Saved data entries:
Segment Open

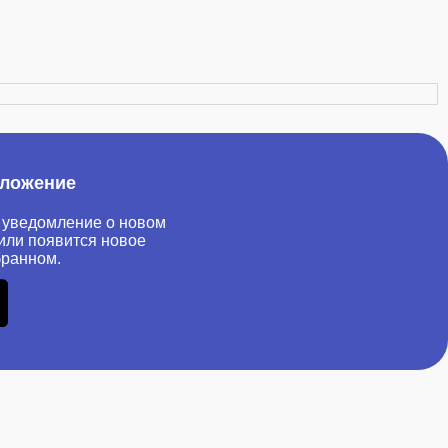
иложение
 уведомление о новом
или появится новое
бранном.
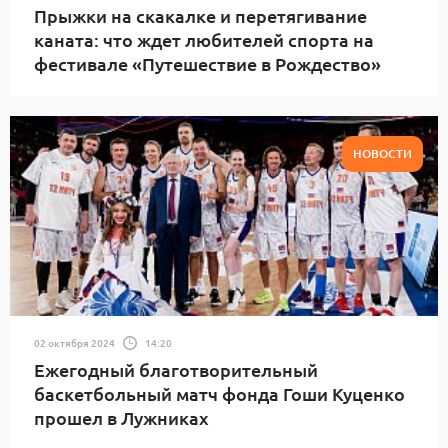
Прыжки на скакалке и перетягивание
каната: что ждет любителей спорта на
фестивале «Путешествие в Рождество»
НОВОСТИ
02 октября 2024
14:20
Ежегодный благотворительный
баскетбольный матч фонда Гоши Куценко
прошел в Лужниках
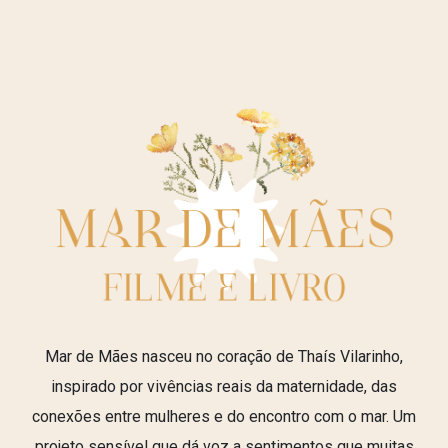
Mar de Mães nasceu no coração de Thaís Vilarinho,
inspirado por vivências reais da maternidade, das
conexões entre mulheres e do encontro com o mar. Um
projeto sensível que dá voz a sentimentos que muitas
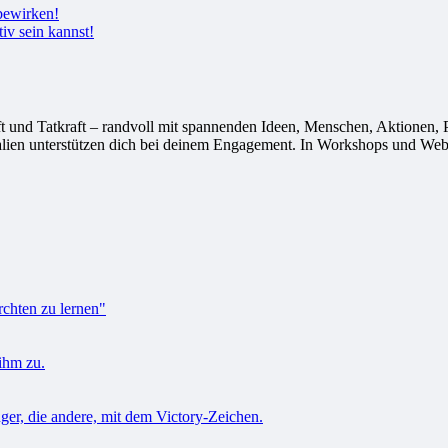
tiv sein kannst!
 Tatkraft – randvoll mit spannenden Ideen, Menschen, Aktionen, Proj
alien unterstützen dich bei deinem Engagement. In Workshops und Webi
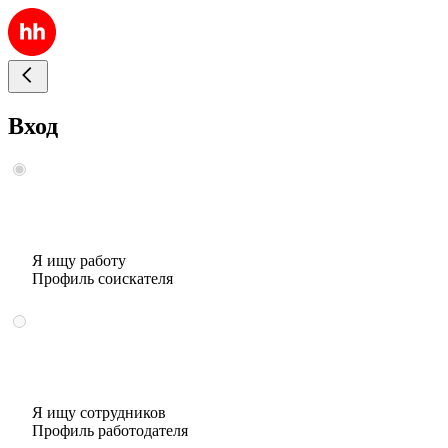
Вход
Я ищу работу
Профиль соискателя
Я ищу сотрудников
Профиль работодателя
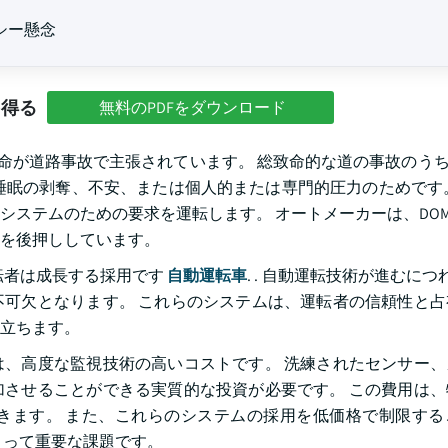
シー懸念
を得る
無料のPDFをダウンロード
の命が道路事故で主張されています。 総致命的な道の事故のうち、
睡眠の剥奪、不安、または個人的または専門的圧力のためです
ステムのための要求を運転します。 オートメーカーは、DOM
を後押ししています。
転者は成長する採用です
自動運転車
. . 自動運転技術が進むにつ
可欠となります。 これらのシステムは、運転者の信頼性と占
立ちます。
、高度な監視技術の高いコストです。 洗練されたセンサー、
させることができる実質的な投資が必要です。 この費用は、
きます。 また、これらのシステムの採用を低価格で制限する
とって重要な課題です。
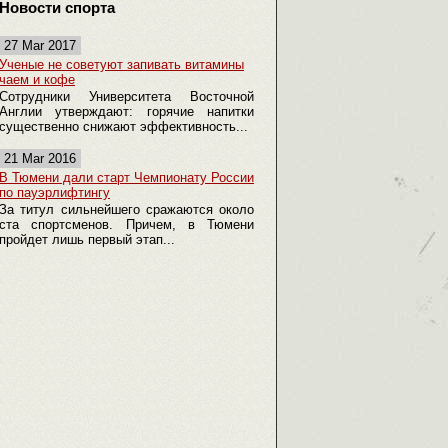
Новости спорта
27 Mar 2017
Ученые не советуют запивать витамины
чаем и кофе
Сотрудники Университета Восточной
Англии утверждают: горячие напитки
существенно снижают эффективность...
21 Mar 2016
В Тюмени дали старт Чемпионату России
по пауэрлифтингу
За титул сильнейшего сражаются около
ста спортсменов. Причем, в Тюмени
пройдет лишь первый этап...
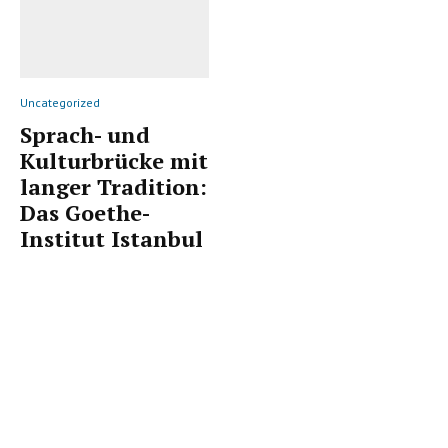
Uncategorized
Sprach- und
Kulturbrücke mit
langer Tradition:
Das Goethe-
Institut Istanbul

Segment Closed

Your objective –
Output only the lines above from the line that holds "無料のPDFをダウンロード" through the line that holds "Kulturbrücke mit", both ends included, and exclude pictures.

Solution below –
無料のPDFをダウンロード
の命が道路事故で主張されています。 総致命的な道の事故のうち、
睡眠の剥奪、不安、または個人的または専門的圧力のためです
ステムのための要求を運転します。 オートメーカーは、DOM
を後押ししています。
転者は成長する採用です
自動運転車
. . 自動運転技術が進むにつ
可欠となります。 これらのシステムは、運転者の信頼性と占
立ちます。
、高度な監視技術の高いコストです。 洗練されたセンサー、
させることができる実質的な投資が必要です。 この費用は、
きます。 また、これらのシステムの採用を低価格で制限する
とって重要な課題です。
Новости спорта
27 Mar 2017
Ученые не советуют запивать витамины
чаем и кофе
Сотрудники Университета Восточной
Англии утверждают: горячие напитки
существенно снижают эффективность...
21 Mar 2016
В Тюмени дали старт Чемпионату России
по пауэрлифтингу
За титул сильнейшего сражаются около
ста спортсменов. Причем, в Тюмени
пройдет лишь первый этап...
Uncategorized
Sprach- und
Kulturbrücke mit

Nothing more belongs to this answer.